(Business in Cameroon) - According to Dagobert Boumal, Managing Director of Cameroon Tea Estate (CTE), the agro-industrial company that operates tea plantations in North-West Cameroon plans to quadruple its tea production in two to three years (by 2016 or 2017). He indicated that current production currently varies between 5,000 and 7,000 tonnes per annum.
CTE, which took over the tea division of Cameroon Development Corporation (CDC) while the latter kept only its banana, rubber and palm oil ventures, hopes to take advantage of the preferential Customs arrangements that it has just received from CEMAC and CEEAC heads. The two regional entities represent a market of 140 million Central African consumers.
Since May 2, 2014 and November 7, 2014, the CTE has been granted preferential access to CEMAC and CEEAC respectively, enabling it to export products duty-free to the Central African countries that are members of these regional organisations.

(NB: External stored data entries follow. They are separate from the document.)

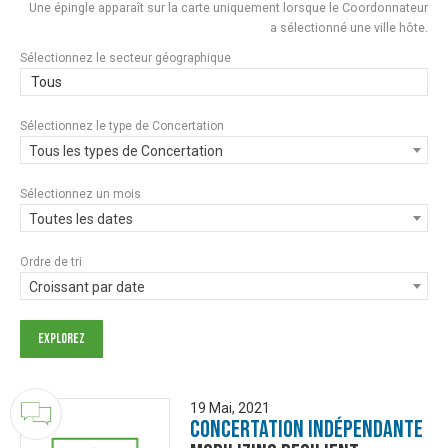
Une épingle apparaît sur la carte uniquement lorsque le Coordonnateur
a sélectionné une ville hôte.
Sélectionnez le secteur géographique
Tous
Sélectionnez le type de Concertation
Tous les types de Concertation
Sélectionnez un mois
Toutes les dates
Ordre de tri
Croissant par date
19 Mai, 2021
Concertation Indépendante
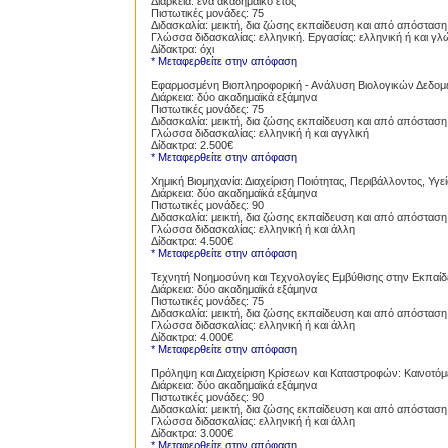
Διάρκεια: ένα ακαδημαϊκό έτος
Πιστωτικές μονάδες: 75
Διδασκαλία: μεικτή, δια ζώσης εκπαίδευση και από απόσταση
Γλώσσα διδασκαλίας: ελληνική. Εργασίας: ελληνική ή και γ
Δίδακτρα: όχι
* Μεταφερθείτε στην απόφαση
Εφαρμοσμένη Βιοπληροφορική - Ανάλυση Βιολογικών Δεδο
Διάρκεια: δύο ακαδημαϊκά εξάμηνα
Πιστωτικές μονάδες: 75
Διδασκαλία: μεικτή, δια ζώσης εκπαίδευση και από απόσταση
Γλώσσα διδασκαλίας: ελληνική ή και αγγλική
Δίδακτρα: 2.500€
* Μεταφερθείτε στην απόφαση
Χημική Βιομηχανία: Διαχείριση Ποιότητας, Περιβάλλοντος, Υγε
Διάρκεια: δύο ακαδημαϊκά εξάμηνα
Πιστωτικές μονάδες: 90
Διδασκαλία: μεικτή, δια ζώσης εκπαίδευση και από απόσταση
Γλώσσα διδασκαλίας: ελληνική ή και άλλη
Δίδακτρα: 4.500€
* Μεταφερθείτε στην απόφαση
Τεχνητή Νοημοσύνη και Τεχνολογίες Εμβύθισης στην Εκπαίδ
Διάρκεια: δύο ακαδημαϊκά εξάμηνα
Πιστωτικές μονάδες: 75
Διδασκαλία: μεικτή, δια ζώσης εκπαίδευση και από απόσταση
Γλώσσα διδασκαλίας: ελληνική ή και άλλη
Δίδακτρα: 4.000€
* Μεταφερθείτε στην απόφαση
Πρόληψη και Διαχείριση Κρίσεων και Καταστροφών: Καινοτόμε
Διάρκεια: δύο ακαδημαϊκά εξάμηνα
Πιστωτικές μονάδες: 90
Διδασκαλία: μεικτή, δια ζώσης εκπαίδευση και από απόσταση
Γλώσσα διδασκαλίας: ελληνική ή και άλλη
Δίδακτρα: 3.000€
* Μεταφερθείτε στην απόφαση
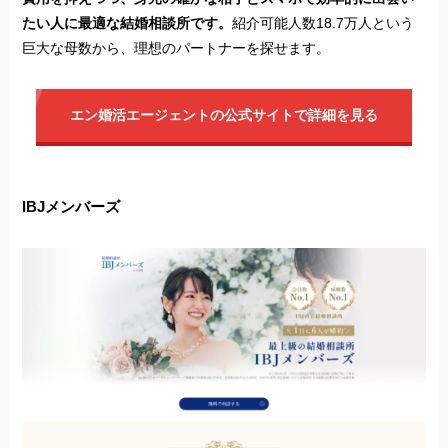
たい人に最適な結婚相談所です。
紹介可能人数18.7万人という
巨大な母数から、理想のパートナーを探せます。
エン婚活エージェントの公式サイトで詳細を見る
IBJメンバーズ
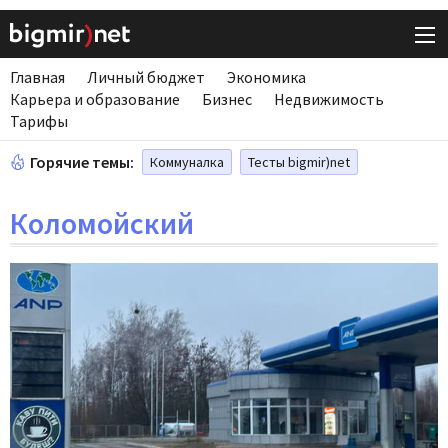
Главная
Личный бюджет
Экономика
Карьера и образование
Бизнес
Недвижимость
Тарифы
Горячие темы:
Коммуналка
Тесты bigmir)net
Коломойский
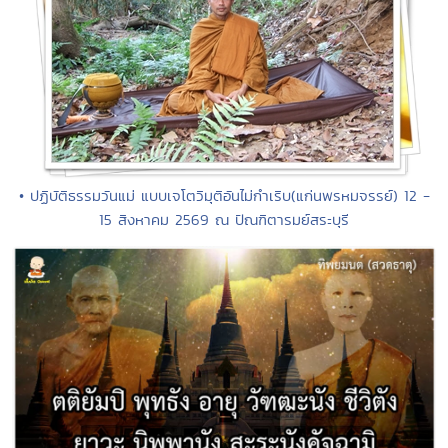
• ปฏิบัติธรรมวันแม่ แบบเจโตวิมุติอันไม่กำเริบ(แก่นพรหมจรรย์) 12 -
15 สิงหาคม 2569 ณ ปัณฑิตารมย์สระบุรี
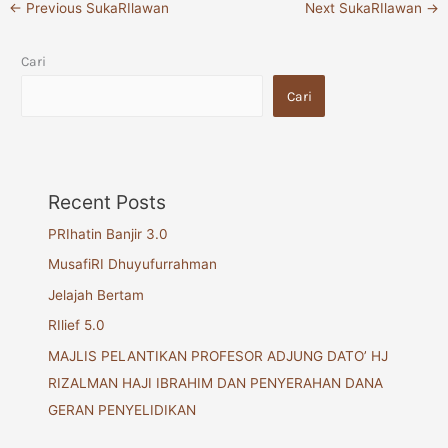
←
Previous SukaRIlawan
Next SukaRIlawan
→
Cari
Cari
Recent Posts
PRIhatin Banjir 3.0
MusafiRI Dhuyufurrahman
Jelajah Bertam
RIlief 5.0
MAJLIS PELANTIKAN PROFESOR ADJUNG DATO’ HJ
RIZALMAN HAJI IBRAHIM DAN PENYERAHAN DANA
GERAN PENYELIDIKAN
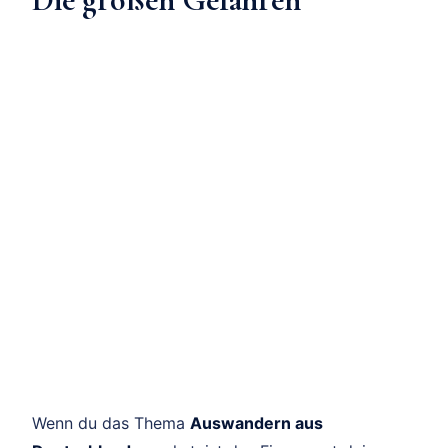
Wenn du das Thema
Auswandern aus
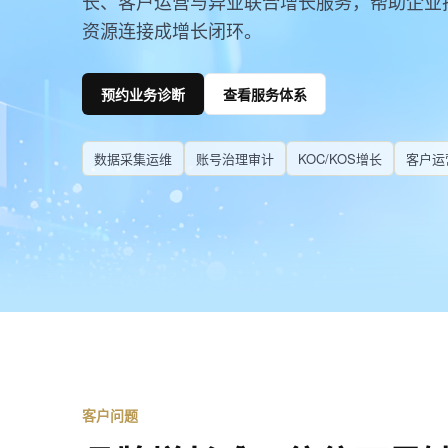
长、客户运营与异业联合增长服务，帮助企业
资源连接成增长闭环。
预约业务诊断
查看服务体系
数据采集运维
账号治理审计
KOC/KOS增长
客户运
客户问题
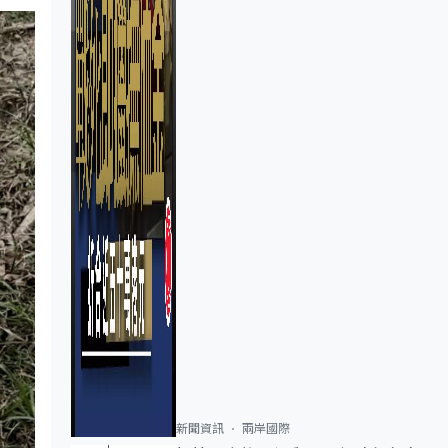
新聞資訊
兩岸國際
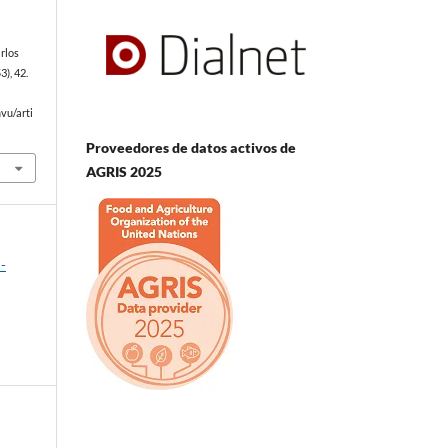
rlos
3), 42.
vu/arti
Proveedores de datos activos de
AGRIS 2025
-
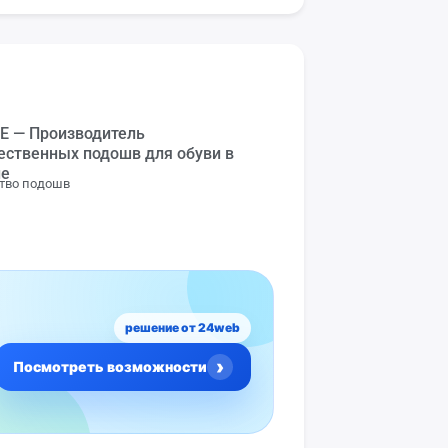
E — Производитель
ственных подошв для обуви в
не
тво подошв
решение от 24web
›
Посмотреть возможности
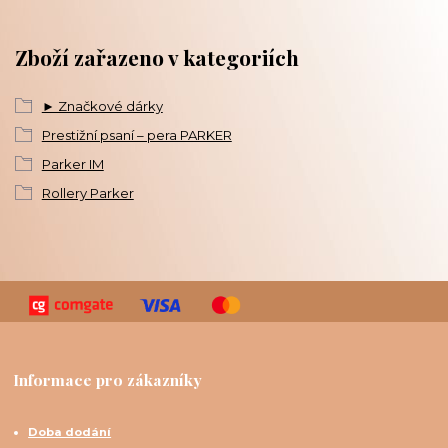
Zboží zařazeno v kategoriích
► Značkové dárky
Prestižní psaní – pera PARKER
Parker IM
Rollery Parker
Informace pro zákazníky
Doba dodání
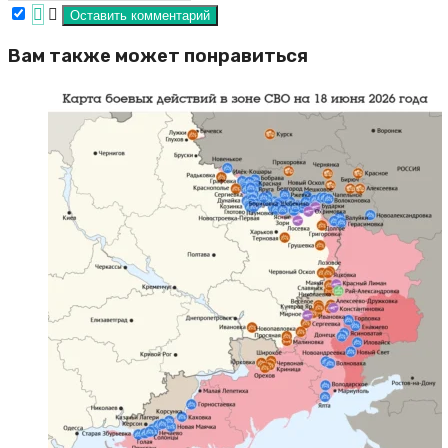
Вам также может понравиться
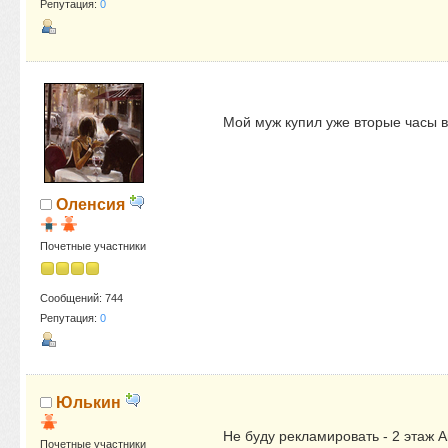
Репутация:
0
Мой муж купил уже вторые часы в
Оленсия
Почетные участники
Сообщений: 744
Репутация:
0
Юлькин
Не буду рекламировать - 2 этаж 
Почетные участники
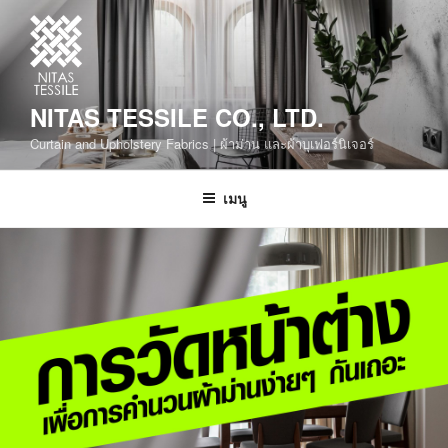
NITAS TESSILE CO., LTD.
Curtain and Upholstery Fabrics | ผ้าม่าน และผ้าบุเฟอร์นิเจอร์
เมนู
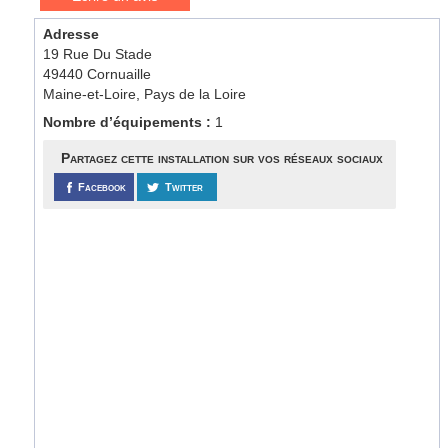
Adresse
19 Rue Du Stade
49440 Cornuaille
Maine-et-Loire, Pays de la Loire
Nombre d’équipements :
1
Partagez cette installation sur vos réseaux sociaux
Facebook
Twitter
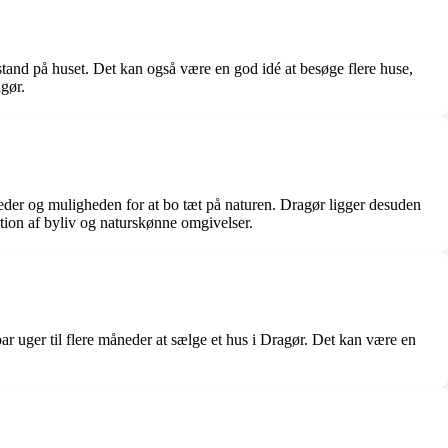
 stand på huset. Det kan også være en god idé at besøge flere huse,
gør.
der og muligheden for at bo tæt på naturen. Dragør ligger desuden
tion af byliv og naturskønne omgivelser.
 par uger til flere måneder at sælge et hus i Dragør. Det kan være en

Virtual manna for the agro-industrial company which has been in a sector in which “the local market has been facing unscrupulous competition,” according to the Cameroonian Trade Minister, Luc Magloire Mbarga Atangana. Indeed, facing the invasion of foreign teas, particularly from China, local producers have been selling “mainly to the Central African region,” confessed Minister Mbarga Atangana.